Dystonia can affect different parts of the body. The disease is classified by what part of the body is affected. These classifications include:
- Generalized dystonia, which affects most or all of the body
- Focal dystonia, which affects one body part
- Multifocal dystonia, affecting multiple unrelated body parts
- Segmental dystonia, affecting adjacent body parts
- Hemidystonia, which affects one side of the body.
There are also several types of dystonia related to the eyes, face, neck, jaw, throat, and more.

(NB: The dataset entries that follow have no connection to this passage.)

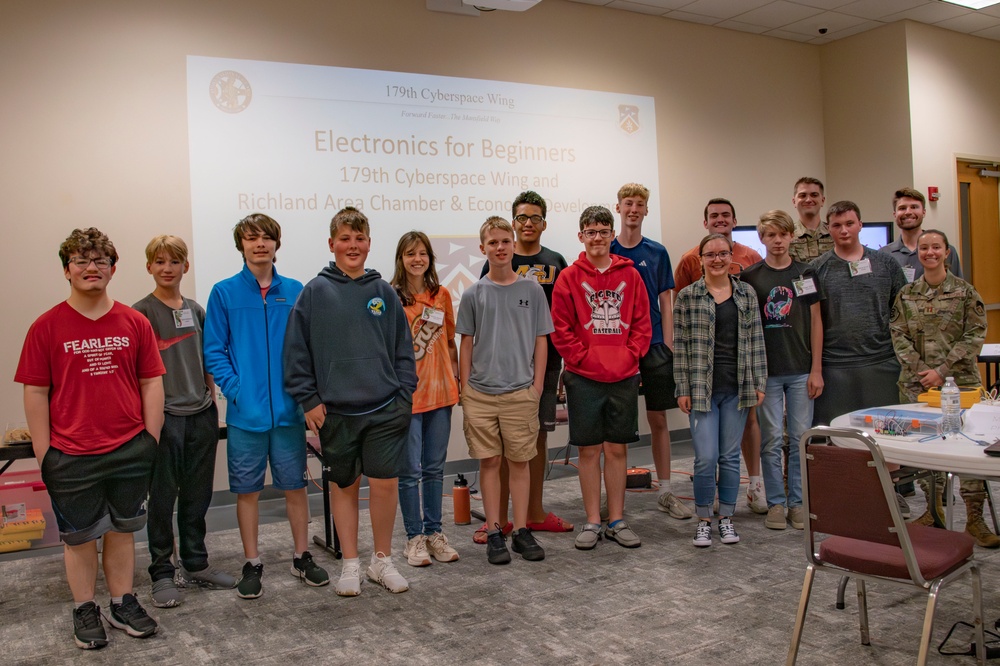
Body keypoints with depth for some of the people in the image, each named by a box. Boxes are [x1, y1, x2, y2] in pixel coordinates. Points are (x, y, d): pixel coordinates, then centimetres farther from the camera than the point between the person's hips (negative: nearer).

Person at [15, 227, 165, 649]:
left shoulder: (135, 323, 1)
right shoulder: (47, 327, -4)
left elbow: (151, 383, 4)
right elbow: (35, 394, -3)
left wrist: (151, 440, 1)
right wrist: (43, 455, -4)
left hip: (130, 451, 2)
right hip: (72, 456, -2)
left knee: (122, 529, 15)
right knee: (79, 535, 12)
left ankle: (123, 604, 30)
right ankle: (85, 611, 28)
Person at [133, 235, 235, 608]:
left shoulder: (196, 311, 11)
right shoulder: (141, 313, -4)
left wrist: (212, 403, 11)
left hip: (201, 415, 5)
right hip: (164, 416, -5)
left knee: (197, 496, 12)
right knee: (162, 498, 3)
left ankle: (196, 565, 25)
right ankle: (162, 573, 15)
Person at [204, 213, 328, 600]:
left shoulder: (295, 292, 4)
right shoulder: (224, 293, -1)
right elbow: (214, 352, -1)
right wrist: (235, 390, -13)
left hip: (289, 409, 1)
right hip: (246, 413, -1)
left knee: (295, 485, 11)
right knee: (247, 490, 9)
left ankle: (302, 557, 27)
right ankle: (252, 565, 23)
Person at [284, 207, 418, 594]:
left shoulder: (383, 292, 5)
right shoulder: (315, 292, -1)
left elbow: (403, 349, 8)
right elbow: (297, 352, 0)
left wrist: (404, 395, 1)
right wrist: (309, 400, -4)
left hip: (385, 409, 1)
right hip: (335, 412, -1)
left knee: (385, 484, 0)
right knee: (344, 486, 11)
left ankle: (382, 560, 20)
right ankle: (350, 564, 25)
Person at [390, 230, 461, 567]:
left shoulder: (442, 295, 8)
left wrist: (456, 379, 9)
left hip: (439, 392, 4)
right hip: (406, 395, -4)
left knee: (435, 468, 13)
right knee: (410, 471, 2)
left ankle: (434, 532, 24)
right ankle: (414, 537, 16)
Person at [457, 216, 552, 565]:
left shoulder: (532, 290, 3)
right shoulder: (473, 294, 4)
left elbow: (541, 341, 5)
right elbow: (466, 344, 7)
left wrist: (537, 386, -1)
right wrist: (464, 391, 2)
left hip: (520, 393, 0)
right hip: (481, 394, 0)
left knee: (519, 462, 7)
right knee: (489, 462, 7)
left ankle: (521, 530, 17)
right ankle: (494, 533, 16)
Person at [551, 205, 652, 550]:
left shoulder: (630, 275, 6)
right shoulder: (569, 277, 0)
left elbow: (642, 323, 6)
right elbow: (560, 328, -2)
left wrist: (629, 356, -5)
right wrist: (583, 358, -9)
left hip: (624, 376, 2)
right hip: (584, 378, -2)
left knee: (617, 448, 9)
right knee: (589, 450, 5)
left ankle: (617, 521, 19)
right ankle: (592, 522, 16)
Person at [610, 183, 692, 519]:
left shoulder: (657, 252, 4)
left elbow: (666, 302, 5)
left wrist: (668, 345, -2)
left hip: (654, 346, 1)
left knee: (658, 419, 7)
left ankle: (665, 491, 17)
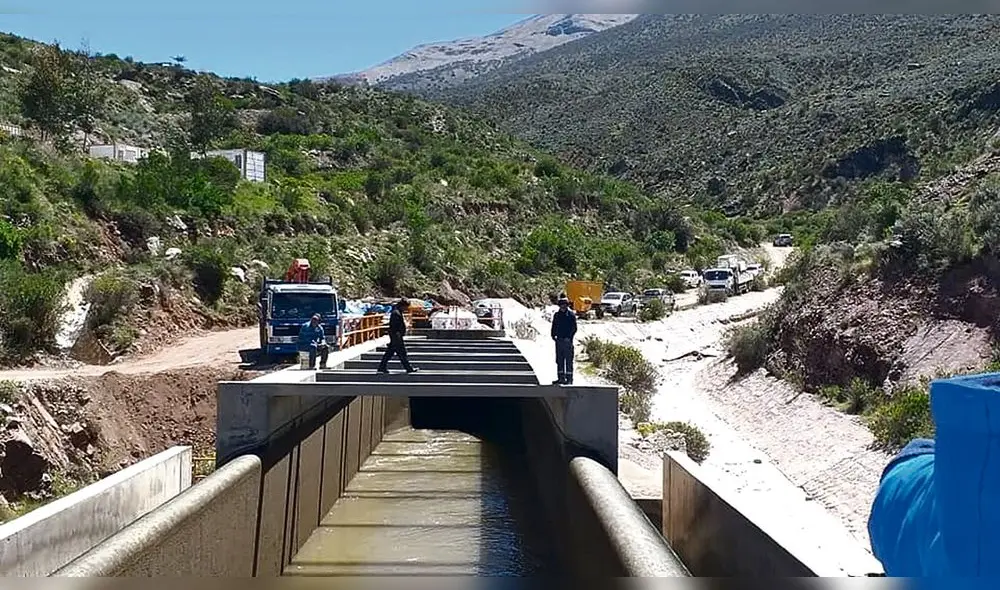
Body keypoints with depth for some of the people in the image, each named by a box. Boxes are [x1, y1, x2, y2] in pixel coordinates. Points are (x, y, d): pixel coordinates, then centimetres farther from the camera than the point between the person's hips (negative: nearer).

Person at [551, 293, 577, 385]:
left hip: (567, 341, -5)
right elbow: (554, 327, 17)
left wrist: (569, 337, -14)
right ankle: (561, 378, 16)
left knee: (568, 360, -3)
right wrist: (553, 335, 3)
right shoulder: (557, 315, 11)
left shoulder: (571, 315, -3)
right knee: (559, 360, 9)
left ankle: (569, 379, 0)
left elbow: (574, 328, -5)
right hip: (559, 340, 5)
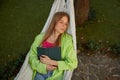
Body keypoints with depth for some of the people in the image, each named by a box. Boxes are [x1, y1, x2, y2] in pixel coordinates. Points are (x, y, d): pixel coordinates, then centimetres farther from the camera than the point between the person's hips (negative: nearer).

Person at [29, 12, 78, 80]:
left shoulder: (67, 39, -1)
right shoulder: (40, 37, 5)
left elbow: (73, 63, -2)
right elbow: (32, 56, 7)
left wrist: (51, 62, -9)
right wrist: (44, 66, -10)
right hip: (40, 72, 2)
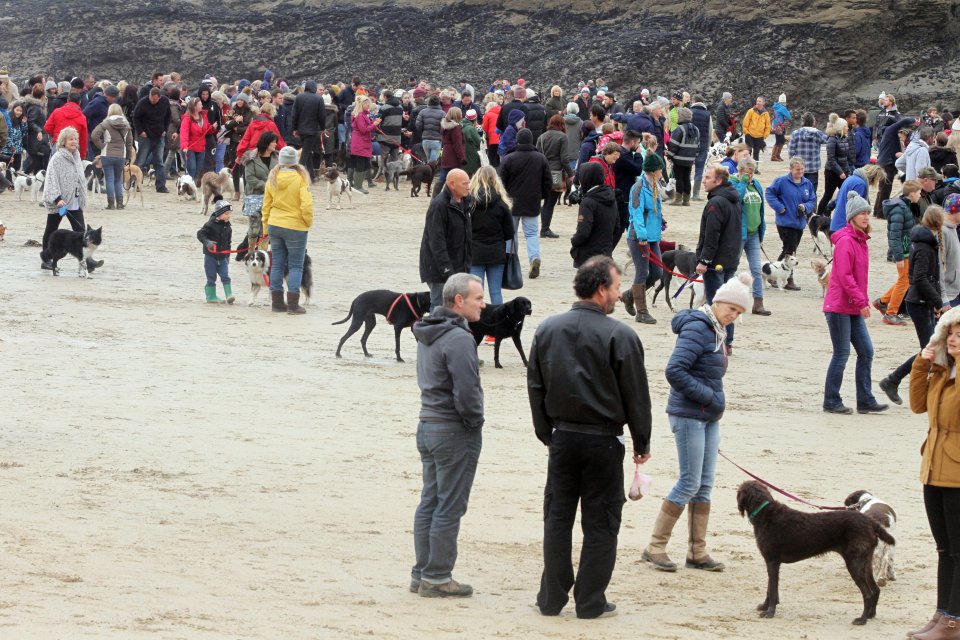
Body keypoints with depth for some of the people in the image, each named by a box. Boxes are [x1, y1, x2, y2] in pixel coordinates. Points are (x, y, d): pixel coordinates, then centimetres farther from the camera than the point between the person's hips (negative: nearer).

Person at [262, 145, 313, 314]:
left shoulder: (272, 179, 2)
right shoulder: (300, 178, -12)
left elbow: (266, 205, 8)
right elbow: (307, 204, -18)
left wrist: (266, 227, 16)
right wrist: (308, 222, 0)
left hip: (274, 226, 4)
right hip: (295, 227, -4)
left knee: (277, 264, 12)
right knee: (295, 266, 3)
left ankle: (277, 302, 15)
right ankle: (293, 304, 0)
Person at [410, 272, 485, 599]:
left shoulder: (426, 334, 11)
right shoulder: (458, 339, -19)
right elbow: (467, 392, -24)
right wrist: (475, 423, -7)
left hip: (427, 425, 9)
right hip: (455, 431, -9)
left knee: (429, 503, 14)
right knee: (449, 508, -2)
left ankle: (422, 572, 19)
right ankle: (437, 578, 2)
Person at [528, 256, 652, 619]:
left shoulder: (547, 330, 3)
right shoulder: (619, 336, -13)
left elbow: (535, 388, 10)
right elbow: (636, 396, -7)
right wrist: (642, 443, 4)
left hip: (562, 438, 4)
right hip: (603, 441, -4)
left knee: (557, 518, 11)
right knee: (600, 523, 4)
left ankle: (552, 598, 13)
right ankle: (590, 601, 6)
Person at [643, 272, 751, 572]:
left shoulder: (716, 331, 13)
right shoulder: (697, 329, -16)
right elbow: (674, 370, -23)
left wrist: (716, 404, 11)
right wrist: (708, 397, -19)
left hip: (708, 418, 9)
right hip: (688, 415, -9)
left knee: (705, 485, 9)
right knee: (690, 483, -7)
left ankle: (697, 552, 14)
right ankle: (655, 547, 1)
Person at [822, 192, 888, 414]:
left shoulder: (860, 240, 14)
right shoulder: (846, 241, -15)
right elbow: (845, 277, -20)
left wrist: (864, 301, 12)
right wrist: (861, 302, -19)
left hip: (854, 309, 9)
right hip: (839, 306, -9)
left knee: (866, 351, 8)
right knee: (842, 354, -4)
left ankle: (865, 400, 13)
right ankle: (831, 402, 6)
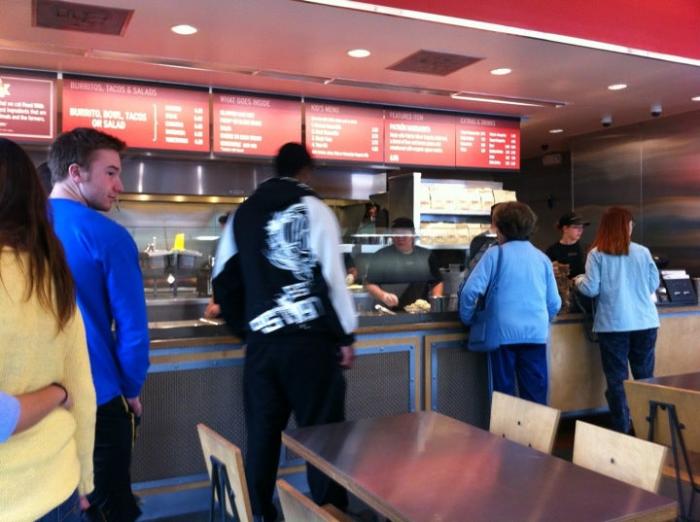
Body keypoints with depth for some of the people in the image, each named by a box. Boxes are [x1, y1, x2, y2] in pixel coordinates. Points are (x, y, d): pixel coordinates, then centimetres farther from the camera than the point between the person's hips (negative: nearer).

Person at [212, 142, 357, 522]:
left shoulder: (243, 214, 12)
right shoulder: (312, 208, -2)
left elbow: (224, 280, 12)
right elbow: (332, 274, -9)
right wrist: (346, 335, -4)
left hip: (262, 341, 4)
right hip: (311, 339, -4)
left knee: (262, 434, 13)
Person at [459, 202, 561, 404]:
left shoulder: (495, 254, -3)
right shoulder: (542, 258, 8)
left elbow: (471, 290, -11)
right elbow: (554, 303, 9)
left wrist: (467, 319, 5)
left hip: (504, 332, -3)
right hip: (536, 334, 3)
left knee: (504, 394, 8)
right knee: (536, 395, 9)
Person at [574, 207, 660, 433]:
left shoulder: (597, 254, -6)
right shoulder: (643, 252, 0)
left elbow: (591, 290, -8)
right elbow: (654, 284, 9)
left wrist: (579, 280, 13)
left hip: (613, 324, -2)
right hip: (645, 322, 2)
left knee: (617, 379, 6)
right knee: (645, 377, 12)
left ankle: (622, 429, 9)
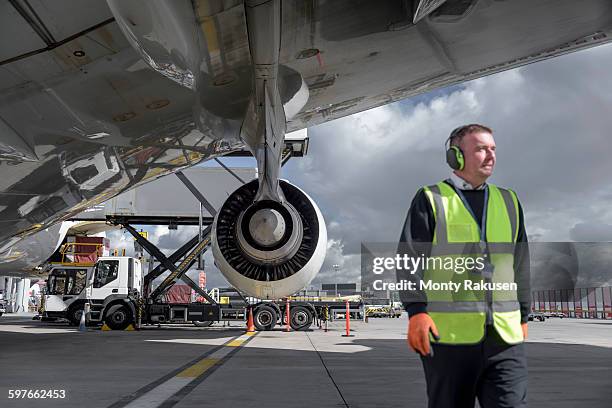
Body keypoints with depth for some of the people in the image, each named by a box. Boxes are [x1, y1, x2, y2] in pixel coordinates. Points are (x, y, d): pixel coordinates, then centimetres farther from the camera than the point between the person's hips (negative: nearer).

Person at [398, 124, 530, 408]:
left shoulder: (508, 202, 16)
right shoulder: (431, 199, 1)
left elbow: (520, 264, 20)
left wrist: (522, 315, 19)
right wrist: (417, 310, -15)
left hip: (504, 336, 4)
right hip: (448, 332, -3)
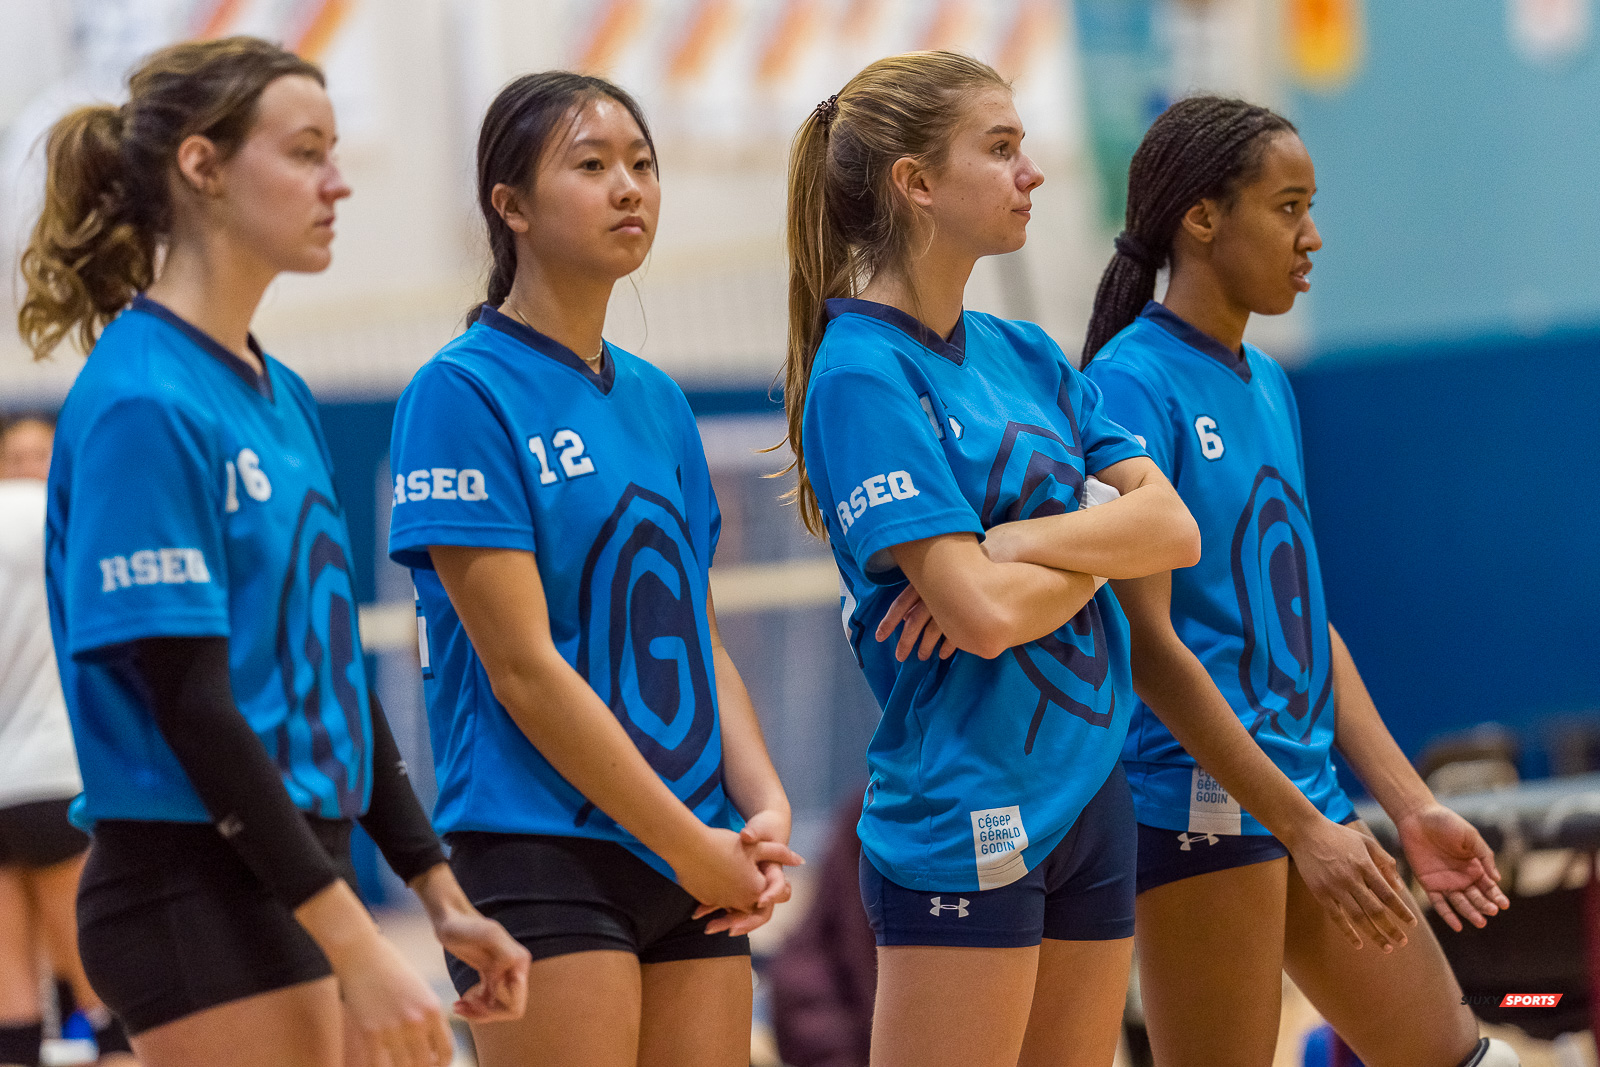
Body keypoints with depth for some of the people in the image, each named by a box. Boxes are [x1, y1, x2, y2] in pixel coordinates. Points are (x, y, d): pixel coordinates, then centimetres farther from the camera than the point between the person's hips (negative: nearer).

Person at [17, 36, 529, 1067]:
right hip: (198, 893, -9)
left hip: (302, 883, 9)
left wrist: (443, 898, 16)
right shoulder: (142, 406, -14)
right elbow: (191, 708, -18)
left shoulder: (280, 396, 14)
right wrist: (356, 949, -21)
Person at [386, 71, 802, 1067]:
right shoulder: (463, 392, -8)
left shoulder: (657, 401, 14)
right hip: (541, 859, -7)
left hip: (700, 871, 7)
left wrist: (765, 806, -1)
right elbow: (523, 667, -13)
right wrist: (691, 845, -12)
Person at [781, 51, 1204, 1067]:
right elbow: (985, 613, -20)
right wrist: (1097, 549, -2)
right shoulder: (863, 374, -12)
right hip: (961, 823, -8)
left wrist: (1016, 541, -15)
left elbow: (1175, 530, 1)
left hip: (1091, 791, 8)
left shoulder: (1024, 355, 11)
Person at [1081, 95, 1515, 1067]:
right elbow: (1146, 640, -17)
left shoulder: (1267, 386, 15)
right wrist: (1302, 828, -19)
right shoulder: (1131, 385, -12)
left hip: (1302, 791, 9)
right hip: (1200, 795, -9)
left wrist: (1410, 805, 13)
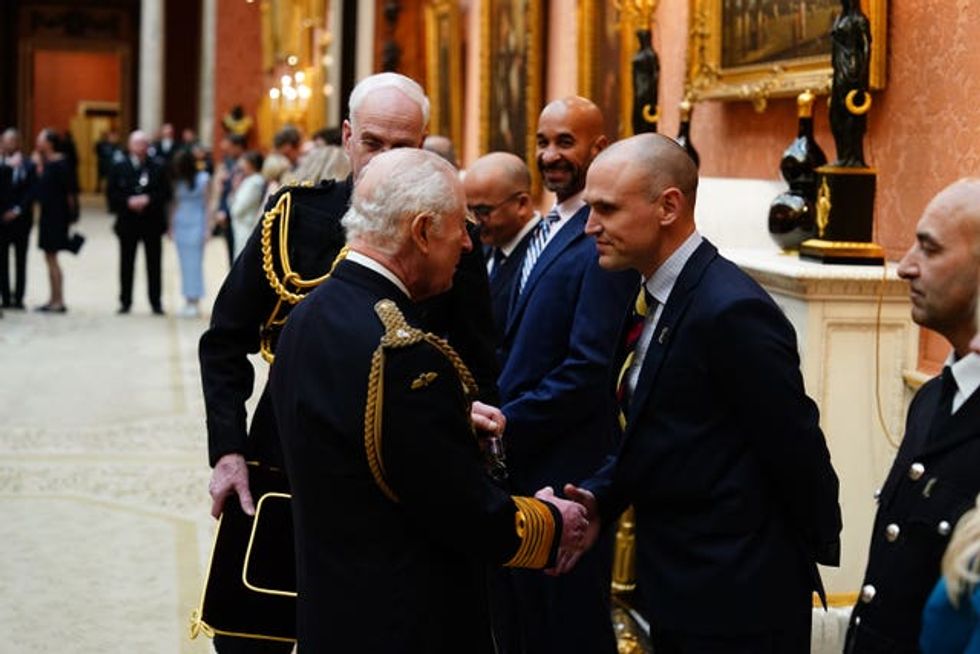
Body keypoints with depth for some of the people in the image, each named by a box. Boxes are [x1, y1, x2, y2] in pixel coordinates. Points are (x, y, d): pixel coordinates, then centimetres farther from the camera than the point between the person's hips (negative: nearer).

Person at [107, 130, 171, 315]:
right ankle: (125, 302, 14)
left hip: (152, 222, -1)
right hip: (128, 223, 1)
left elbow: (165, 193, -2)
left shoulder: (157, 169, 2)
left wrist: (148, 200, -16)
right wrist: (128, 202, -15)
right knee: (126, 264, 6)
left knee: (154, 264, 3)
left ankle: (155, 302, 9)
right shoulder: (119, 168, 3)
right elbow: (112, 194, 0)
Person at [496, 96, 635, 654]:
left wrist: (507, 424, -17)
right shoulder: (546, 232, 13)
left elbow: (589, 368, -23)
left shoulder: (601, 241, -17)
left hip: (568, 467, -9)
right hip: (522, 463, 9)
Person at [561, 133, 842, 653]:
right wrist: (599, 498, -4)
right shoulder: (652, 299, 6)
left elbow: (796, 449, -18)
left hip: (734, 602, -8)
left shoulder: (732, 311, -22)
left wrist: (818, 549, -6)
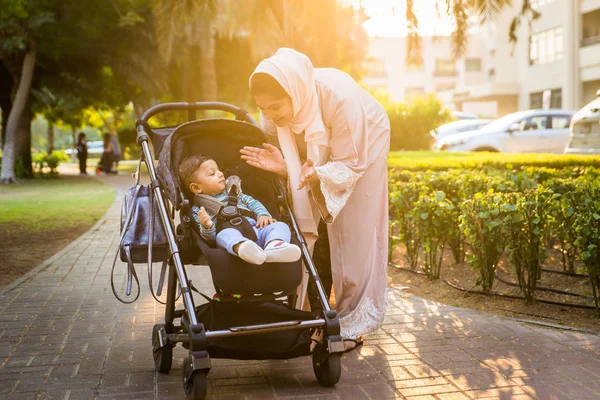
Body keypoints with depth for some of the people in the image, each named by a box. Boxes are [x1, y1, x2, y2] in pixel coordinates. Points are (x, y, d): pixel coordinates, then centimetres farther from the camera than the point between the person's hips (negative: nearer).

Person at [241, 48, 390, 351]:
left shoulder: (339, 96, -40)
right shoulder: (273, 111, -25)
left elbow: (350, 166, -32)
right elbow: (292, 160, -14)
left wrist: (317, 174, -50)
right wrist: (282, 166, -37)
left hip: (363, 143, -4)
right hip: (317, 152, 4)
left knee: (353, 234, -4)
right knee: (312, 234, -3)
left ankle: (353, 324, 7)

Early symptoms of dystonia are typically mild, such as a dragging leg, cramping of a foot, involuntary movement of the neck, or uncontrollable blinking. These symptoms usually appear or worsen with exertion, stress, fatigue, and certain activities. Constant muscle contractions can lead to pain and exhaustion. The condition may progress to where the abnormal movements and postures happen while walking or at rest. In some forms of dystonia, the tendons shorten, causing permanent restrictions in affected areas of the body.
The age when dystonia starts can affect how it progresses. If dystonia begins in childhood, symptoms often start in a hand or foot and quickly spread to the rest of the body before the progression slows in adolescence. If dystonia begins in young adulthood, symptoms usually start in the upper body and slowly progress. And if it starts in later adulthood, symptoms typically only affect one muscle or area of the body.